Frutarom's second-quarter sales rose to $168.6 million, a 2.3% increase compared with $164.8 million in  the year-ago second quarter. In the flavors segment, Frutarom’s most profitable activity, sales for the quarter reached $125.1 million, representing 74% of Frutarom’s sales.

In the first half of 2013, Frutarom sales grew to $320.8 million, and sales in the flavors segment grew, reaching $235.7 million.

“It is our intention to continue to invest in expanding our activities and our market share in emerging markets, where we are successful in growing at a rate higher than market growth," said Ori Yehudai, Fruatrom's president and CEO.

"Organic growth combined with the acquisitions have strengthened our presence in strategic markets, particularly in North America, Asia, Latin America and Africa, which today are considered the fastest growing food markets in the world. We will continue to invest great resources in accelerating growth in these markets, including by identifying and performing acquisitions, in order to utilize their great potential," he added.  

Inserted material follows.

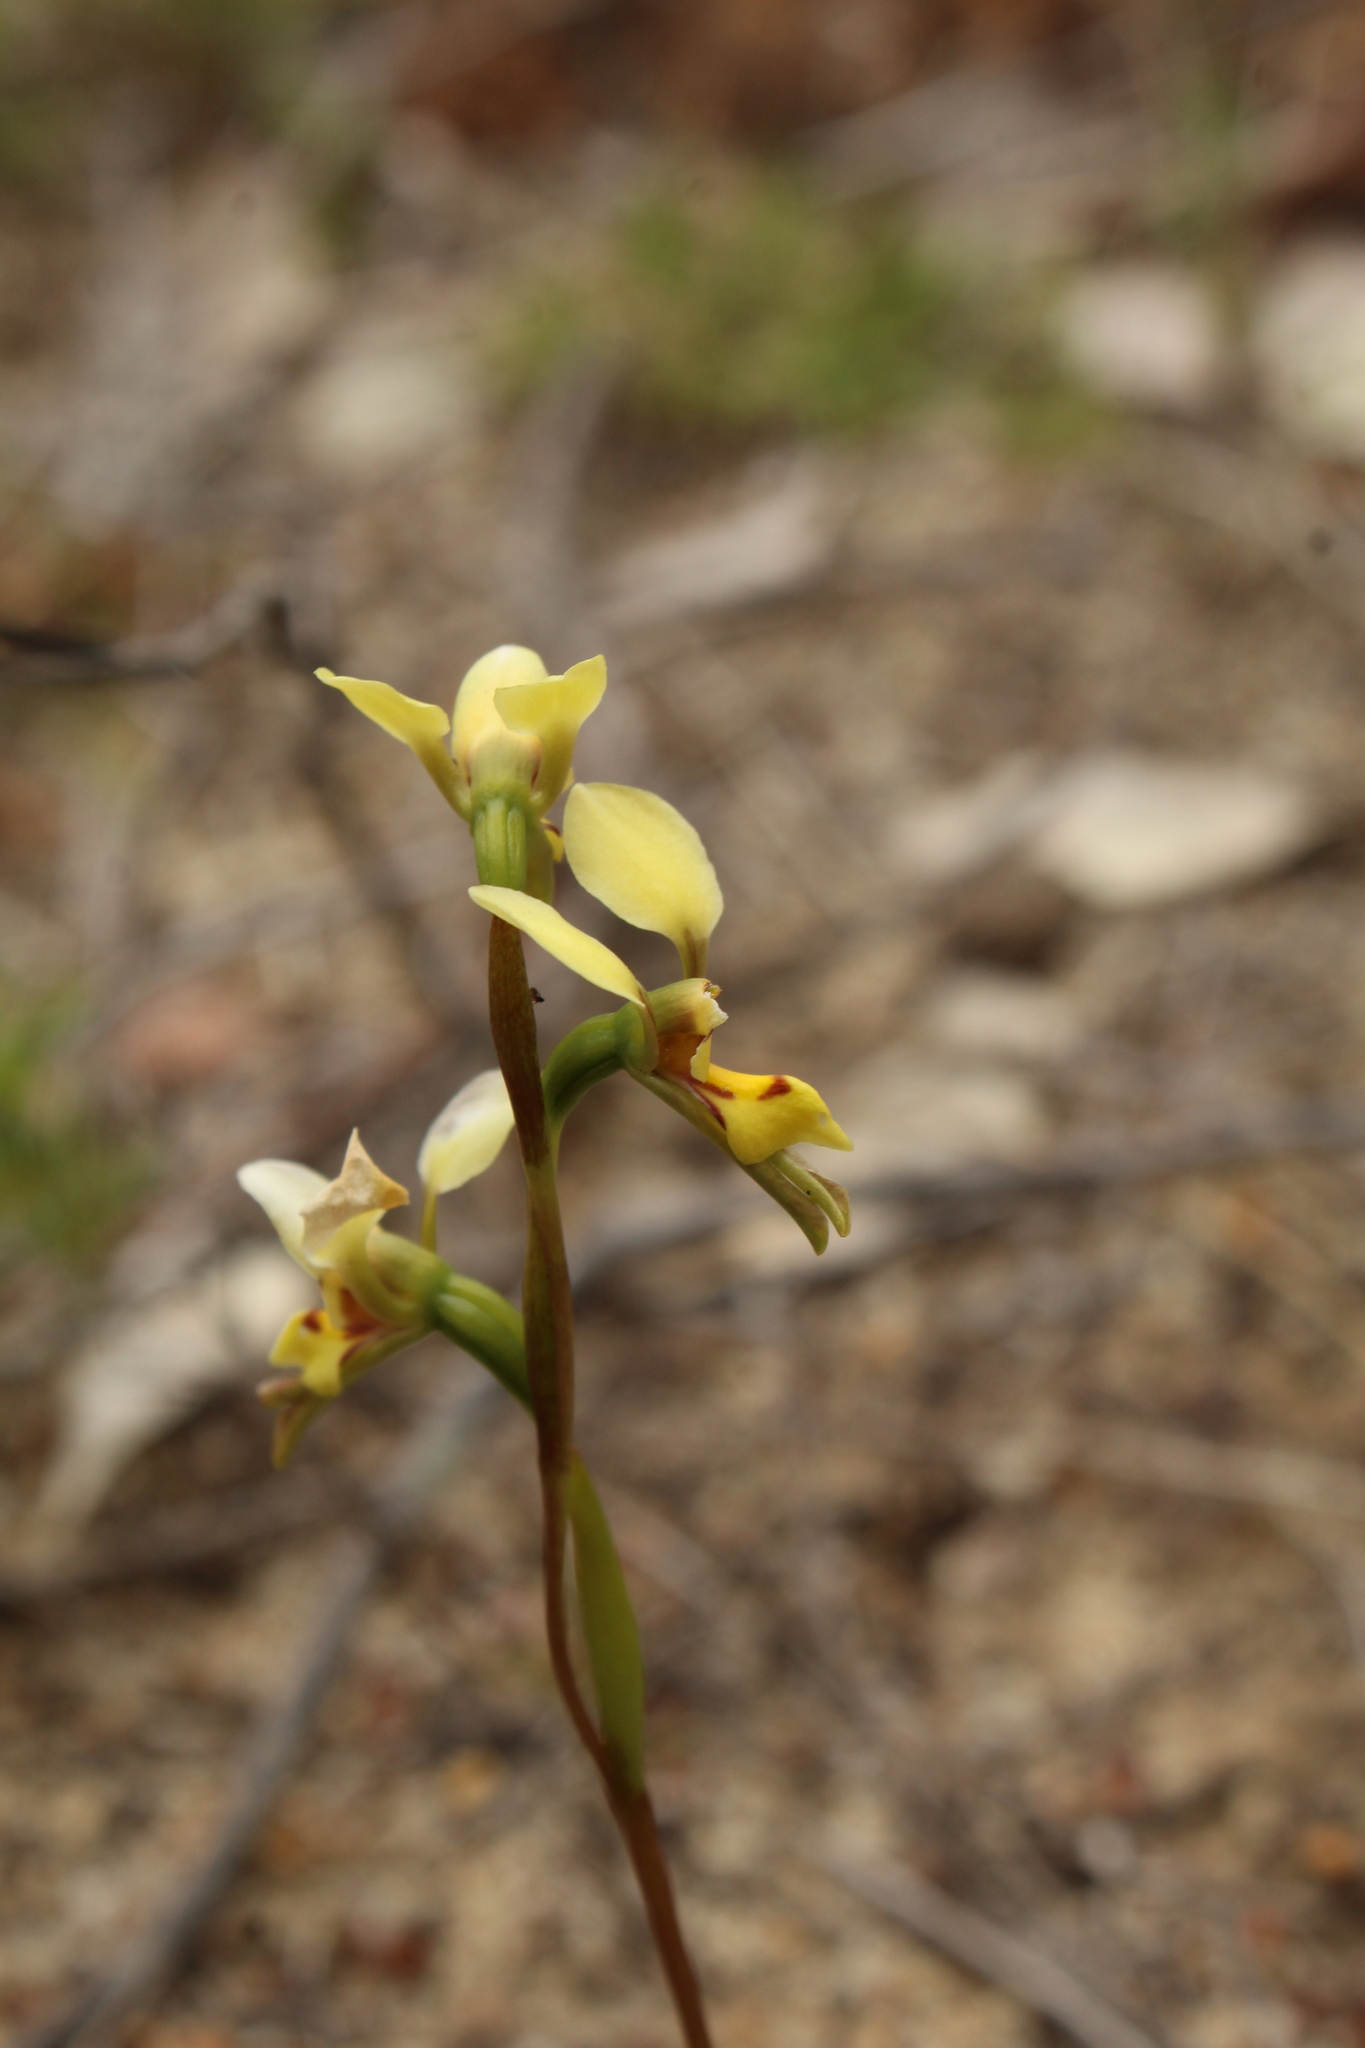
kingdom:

Yehudai also mentioned that Frutarom is expanding its natural product offering with a special emphasis on natural foods and health foods, which he said have an increasing demand and higher margins.

“We continue to implement our projects for integration of production sites, transfer of activities to lower cost countries and improving supply chain and logistics," Yehudai said. "These projects will bring about significant savings in a yearly scope of $10 million, which will begin to come to fruition starting in the second half of 2013 and mainly in 2014."